Together they seem to democratise subject and presentation and reflect how Tillmans envisages the world, “in a non-linear order but as a multitude of parallel experiences...a multitude of singularities, simultaneously accessible as they share the same space” (from Tillmans’ interview in Frieze, October 2008). Moreover in Tillmans’ work a photo is not a silent domain. A constant ambient sound permeates the gallery space from Peas 2006 (3 mins), the one video installation in the exhibition.
It is the fervent preaching of a priest and the cries of his evangelical congregation worshipping at the church opposite Tillmans' Bethnal Green studio. Peas 2006 is as typical of Tillmans in its vivaciousness of colour and quotidian subject as video installations are unusual in his oeuvre. He uses the still video camera only to do what he cannot with his photographic camera, capture motion. Here Tillmans gives us all the stuff of drama in action. The protagonists are the peas, their antagonist is the water. As the water comes to a roiling boil a foam of discontent surfaces drowning the population of peas and evoking a palpable horror in sync with the shrill cries of 'organised religion'. Eventually as the heat of the boilerplate decreases the peas drop gently into the amniotic fluid of the pot. The vulnerability that was so acute moments ago has dissipated into calm.

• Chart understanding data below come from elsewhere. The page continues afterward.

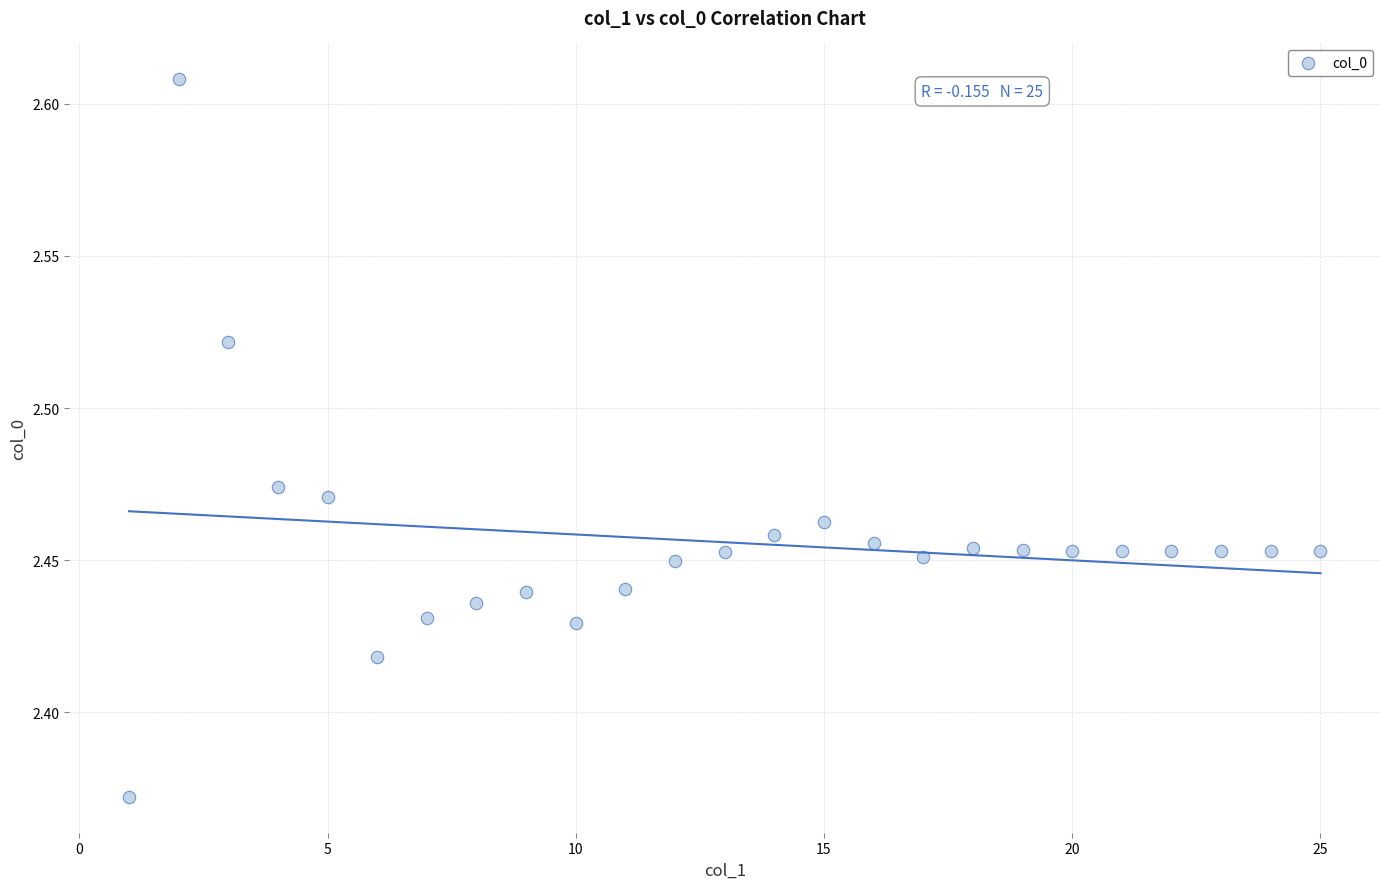

What is the range of X values (max minus min)?

24.0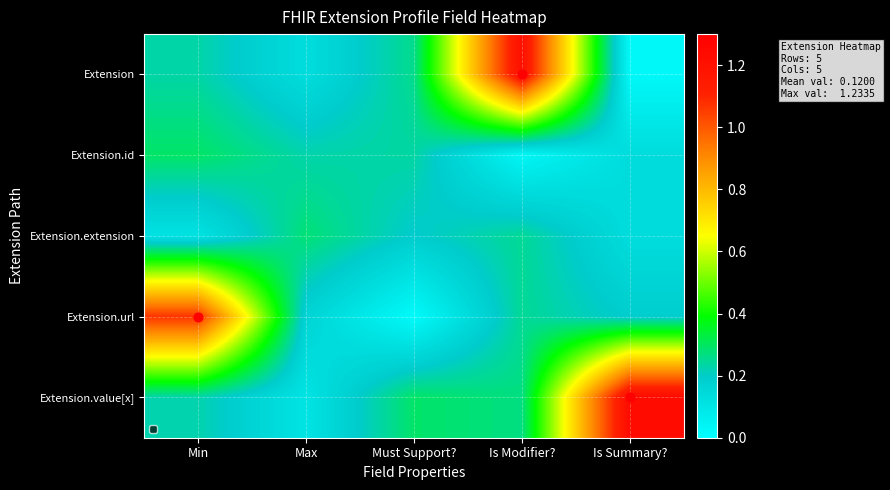

Reading right to left, transcribe all the data shown in this chart.

Extension: Is Summary?=0.0	Is Modifier?=1.2	Must Support?=0.3	Max=0.1	Min=0.2
Extension.id: Is Summary?=0.1	Is Modifier?=0.0	Must Support?=0.2	Max=0.2	Min=0.3
Extension.extension: Is Summary?=0.1	Is Modifier?=0.2	Must Support?=0.2	Max=0.3	Min=0.1
Extension.url: Is Summary?=0.2	Is Modifier?=0.2	Must Support?=0.0	Max=0.2	Min=1.1
Extension.value[x]: Is Summary?=1.2	Is Modifier?=0.3	Must Support?=0.3	Max=0.1	Min=0.2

Without Tillmans’ contributions to contemporary photography, the world would surely be a duller place. He is an artist who has expanded the photographic medium to include the blissful and the banal, the everyday with everything, not unlike the rex of randomness the late Robert Rauschenberg. Walking through the exhibition, the boundaries of figuration and abstraction are blurred at every step.
The appropriateness of photography as an art that is inherently a mechanically reproducible medium is celebrated, not ceded to any other. His photographs are made in virtually every conceivable scale, format, and framing and if one can see beyond an occasional obtuseness, they enter into dialogue with each other, gain currency and even resonance. If ever photography was captured, held hostage by its normative limitations, Tillmans was and continues to be its liberator.
‘Strings’ by Wolfgang Tillmans run until 25th October 2008,
at Galerie Chantal Crousel, 10 rue Charlot, 75003 Paris
Zain Masud is a pan- Eastern Londoner and recent Art History post-graduate of the University of Oxford. She currently lives in Paris.